Hablan los hechos

El «cubo» que ha trastornado la democracia

Notoria ha sido la pobre cobertura periodística que se les ha dado a las espantosas afirmaciones de un ex juez del Tribunal Superior Electoral en las que involucra al actual jefe del Estado en un acto de estafa política.

Quizás por la cita que se hace del Presidente de la República, los medios impresos fueron tímidos en su divulgación. Tal vez el silencio se deba a que haya funcionado de forma efectiva la maquinaria de coerción comunicativa.

Los pocos medios digitales que colocaron la información la retiraron casi de inmediato, muy probable después de una que otra llamada desde alguna oficina del palacio ubicado en lo alto de Gascue.

El ex magistrado Ramón Arístides Madera Arias recibió el privilegio, estando en vida, de que una calle de su natal Montecristi lleve ya su nombre.

Para colocar la tarja que otorga su nombre a una de las vías internas de la Ciudad del Morro, el exmagistrado fue objeto de un homenaje que aprovechó para soltar las prendas, que ha confirmado la componenda de que fue víctima el Partido de la Liberación Dominicana en el pasado proceso electoral.

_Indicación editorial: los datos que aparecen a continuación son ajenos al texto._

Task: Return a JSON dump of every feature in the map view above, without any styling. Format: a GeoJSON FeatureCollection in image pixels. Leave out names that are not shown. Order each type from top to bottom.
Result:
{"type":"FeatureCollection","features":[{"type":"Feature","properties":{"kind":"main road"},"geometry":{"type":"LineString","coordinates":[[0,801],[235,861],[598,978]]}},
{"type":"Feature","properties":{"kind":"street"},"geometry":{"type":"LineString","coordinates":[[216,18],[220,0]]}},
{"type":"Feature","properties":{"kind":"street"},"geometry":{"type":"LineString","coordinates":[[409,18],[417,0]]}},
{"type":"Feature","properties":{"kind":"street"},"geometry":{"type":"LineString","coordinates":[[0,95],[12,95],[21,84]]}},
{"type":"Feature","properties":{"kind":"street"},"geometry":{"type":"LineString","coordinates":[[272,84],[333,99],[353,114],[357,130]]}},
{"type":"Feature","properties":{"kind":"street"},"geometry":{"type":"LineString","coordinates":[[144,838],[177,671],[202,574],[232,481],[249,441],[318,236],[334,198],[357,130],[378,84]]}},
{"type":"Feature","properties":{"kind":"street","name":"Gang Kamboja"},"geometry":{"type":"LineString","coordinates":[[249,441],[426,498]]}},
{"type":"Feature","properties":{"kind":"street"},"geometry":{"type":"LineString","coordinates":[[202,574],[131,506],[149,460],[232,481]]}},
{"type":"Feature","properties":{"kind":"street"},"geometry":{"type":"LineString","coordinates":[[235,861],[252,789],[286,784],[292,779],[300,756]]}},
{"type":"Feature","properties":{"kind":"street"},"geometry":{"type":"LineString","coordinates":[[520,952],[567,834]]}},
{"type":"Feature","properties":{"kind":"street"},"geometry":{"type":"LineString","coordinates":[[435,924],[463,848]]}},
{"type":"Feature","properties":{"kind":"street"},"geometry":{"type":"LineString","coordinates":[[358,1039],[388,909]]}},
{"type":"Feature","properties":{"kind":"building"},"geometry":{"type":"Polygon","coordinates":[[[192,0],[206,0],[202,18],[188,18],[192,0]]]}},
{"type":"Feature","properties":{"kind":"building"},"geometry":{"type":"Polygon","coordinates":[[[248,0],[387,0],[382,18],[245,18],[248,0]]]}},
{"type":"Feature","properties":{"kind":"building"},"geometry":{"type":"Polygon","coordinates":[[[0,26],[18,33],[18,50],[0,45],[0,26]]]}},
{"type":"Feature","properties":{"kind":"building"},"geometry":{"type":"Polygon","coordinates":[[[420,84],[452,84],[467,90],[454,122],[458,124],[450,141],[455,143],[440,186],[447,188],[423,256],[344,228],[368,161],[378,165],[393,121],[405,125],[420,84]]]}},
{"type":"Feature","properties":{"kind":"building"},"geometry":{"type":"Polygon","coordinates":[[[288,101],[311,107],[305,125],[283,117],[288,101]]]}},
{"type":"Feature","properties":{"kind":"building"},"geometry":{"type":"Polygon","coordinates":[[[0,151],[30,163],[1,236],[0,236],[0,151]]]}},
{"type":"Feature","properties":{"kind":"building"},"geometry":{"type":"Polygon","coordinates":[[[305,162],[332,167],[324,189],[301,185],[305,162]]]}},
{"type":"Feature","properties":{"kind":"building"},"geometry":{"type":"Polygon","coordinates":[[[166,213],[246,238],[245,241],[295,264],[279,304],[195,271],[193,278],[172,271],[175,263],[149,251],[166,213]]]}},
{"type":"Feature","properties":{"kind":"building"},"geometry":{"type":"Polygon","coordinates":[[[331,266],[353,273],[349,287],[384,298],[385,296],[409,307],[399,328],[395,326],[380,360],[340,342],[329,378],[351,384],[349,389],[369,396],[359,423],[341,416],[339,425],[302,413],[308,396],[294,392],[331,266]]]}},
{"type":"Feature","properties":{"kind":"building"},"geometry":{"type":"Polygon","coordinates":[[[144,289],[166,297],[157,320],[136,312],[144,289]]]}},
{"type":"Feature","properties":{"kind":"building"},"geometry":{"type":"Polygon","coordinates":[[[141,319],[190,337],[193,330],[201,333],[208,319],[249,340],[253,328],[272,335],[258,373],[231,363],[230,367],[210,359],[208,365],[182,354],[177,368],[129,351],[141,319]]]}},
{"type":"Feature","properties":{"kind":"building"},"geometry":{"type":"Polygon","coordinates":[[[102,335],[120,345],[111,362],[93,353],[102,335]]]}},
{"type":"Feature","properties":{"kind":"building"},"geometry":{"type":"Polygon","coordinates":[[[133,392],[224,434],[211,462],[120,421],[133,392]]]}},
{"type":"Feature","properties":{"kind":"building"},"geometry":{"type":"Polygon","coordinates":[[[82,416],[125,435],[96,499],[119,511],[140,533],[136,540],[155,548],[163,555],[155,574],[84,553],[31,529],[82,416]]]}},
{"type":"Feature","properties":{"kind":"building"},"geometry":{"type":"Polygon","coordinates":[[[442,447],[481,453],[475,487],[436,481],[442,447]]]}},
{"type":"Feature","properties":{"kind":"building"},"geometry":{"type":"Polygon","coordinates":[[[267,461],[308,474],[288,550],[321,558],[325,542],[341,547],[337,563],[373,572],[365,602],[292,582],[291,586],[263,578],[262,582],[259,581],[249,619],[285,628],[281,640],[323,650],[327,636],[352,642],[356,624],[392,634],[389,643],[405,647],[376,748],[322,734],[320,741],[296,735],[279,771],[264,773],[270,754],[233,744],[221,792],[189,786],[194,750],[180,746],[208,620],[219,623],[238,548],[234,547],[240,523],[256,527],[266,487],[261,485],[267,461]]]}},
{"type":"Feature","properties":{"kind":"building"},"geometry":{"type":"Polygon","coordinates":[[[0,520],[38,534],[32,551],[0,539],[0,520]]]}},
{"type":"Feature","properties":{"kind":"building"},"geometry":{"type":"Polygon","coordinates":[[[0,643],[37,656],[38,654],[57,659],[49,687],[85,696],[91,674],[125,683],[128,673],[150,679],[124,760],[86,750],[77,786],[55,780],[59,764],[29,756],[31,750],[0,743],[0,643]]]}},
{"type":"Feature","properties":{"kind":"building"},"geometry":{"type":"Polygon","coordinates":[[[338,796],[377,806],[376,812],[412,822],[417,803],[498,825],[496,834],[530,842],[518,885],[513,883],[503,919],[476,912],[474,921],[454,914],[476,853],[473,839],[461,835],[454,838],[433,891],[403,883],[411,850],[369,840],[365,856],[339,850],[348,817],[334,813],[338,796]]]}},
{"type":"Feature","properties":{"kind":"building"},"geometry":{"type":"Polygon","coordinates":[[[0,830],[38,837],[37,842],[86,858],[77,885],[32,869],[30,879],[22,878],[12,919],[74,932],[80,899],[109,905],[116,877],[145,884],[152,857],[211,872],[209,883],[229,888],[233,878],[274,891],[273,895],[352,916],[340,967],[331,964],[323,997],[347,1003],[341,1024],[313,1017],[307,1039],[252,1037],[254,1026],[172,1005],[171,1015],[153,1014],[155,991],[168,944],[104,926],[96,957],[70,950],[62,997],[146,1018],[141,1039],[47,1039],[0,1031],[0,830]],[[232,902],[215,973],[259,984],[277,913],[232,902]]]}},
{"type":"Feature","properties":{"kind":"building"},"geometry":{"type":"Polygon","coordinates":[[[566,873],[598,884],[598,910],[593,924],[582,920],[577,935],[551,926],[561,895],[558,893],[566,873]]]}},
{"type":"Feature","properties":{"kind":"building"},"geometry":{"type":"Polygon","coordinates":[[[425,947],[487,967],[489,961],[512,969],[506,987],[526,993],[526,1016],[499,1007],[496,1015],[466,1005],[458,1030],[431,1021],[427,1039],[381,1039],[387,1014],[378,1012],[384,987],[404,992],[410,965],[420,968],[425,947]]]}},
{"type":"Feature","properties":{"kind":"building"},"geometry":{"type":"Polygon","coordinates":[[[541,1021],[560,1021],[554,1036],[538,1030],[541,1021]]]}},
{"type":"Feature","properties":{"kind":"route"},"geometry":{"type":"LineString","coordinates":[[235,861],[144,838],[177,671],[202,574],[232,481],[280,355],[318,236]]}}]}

Cual superhéroe, el exjuez afirmó en unas palabras que se divulgaron por las redes sociales que se la ha jugado por el pueblo dominicano, tras proclamar que es descendiente de héroes y coterráneo de mártires.

Aseguró que sus reiteradas denuncias públicas desde el TSE se convirtieron en chispas inspiradoras para la juventud de clase media que se empoderó en la defensa de la democracia y se manifestaron en la Plaza de la Bandera y a través de los cacerolazos, acción ejecutora de la conspiración en contra del PLD y sus candidatos y candidatas.

El honorable exjuez afirmar que después de su desvinculación del TSE, el presidente de la República, Luis Abinader, designó una comisión encabezada por su gran amigo Víctor D´Aza, a través de la cual le ofrecieron designarlo de inmediato en una de las mejores embajadas o un consulado de los Estado Unidos, pero indicó que lamentablemente «el presidente de la República me cubió, no cumplió conmigo, y me dejaron con el traje hecho, pero estoy vivo y sigo haciendo lo bien hecho, todo por el bien de la República Dominicana”.

Cuánto silencio ante unas expresiones que involucran directamente al Jefe del Estado. Además, la opinión pública ha extrañado la intervención de los autodenominados impolutos defensores de la democracia en el país.

Aquellos que pregonaron la existencia de impunidad y hoy santifican al Ministerio Público Independiente no han abordado el caso; al parecer no es tema de interés, pese a reivindicar al exjuez en sus sazonados votos disidentes.

«Echar un cubo» es un dominicanismo que la gente entiende cabalmente. Es un vulgar engaño, una estafa, que es lo que ha denunciado al ex juez acusando directamente al Jefe del Estado.

Pero resulta que al delatar el «cubo» de que fue objeto, el personaje en cuestión ha sacado en cara su lucha a favor de los mejores intereses del pueblo dominicano, de los pobres, de la institucionalidad del país y de la consolidación de la democracia.

Con la denuncia hecha pública ante la presencia de congresistas y autoridades municipales, el exjuez manifiesta todo lo contrario de lo que dijo, que motivó también el elogio de los participantes en el homenaje.

Dejó claro que se prestó a hacerles el juego a los sectores fácticos que conspiraron contra el PLD y las autoridades gubernamentales de ese entonces, a quienes acusaron de un fraude inexistente, motivo de aquellas manipulaciones en las que se involucraron otros personajes que corrieron mejor suerte y hoy ocupan funciones públicas o son representantes diplomáticos de República Dominicana en el exterior.

Esperamos ver la actuación del Ministerio Publico Independiente ante la confesión de un delito electoral. No debe tardar una investigación de la Dirección de Ética en esta denuncia que involucra al primer mandatario de la nación. Si eso no llega, esperamos que este daño a la democracia que ha generado la componenda confesada por el letrado, por lo menos sea conocido en el Congreso de la República.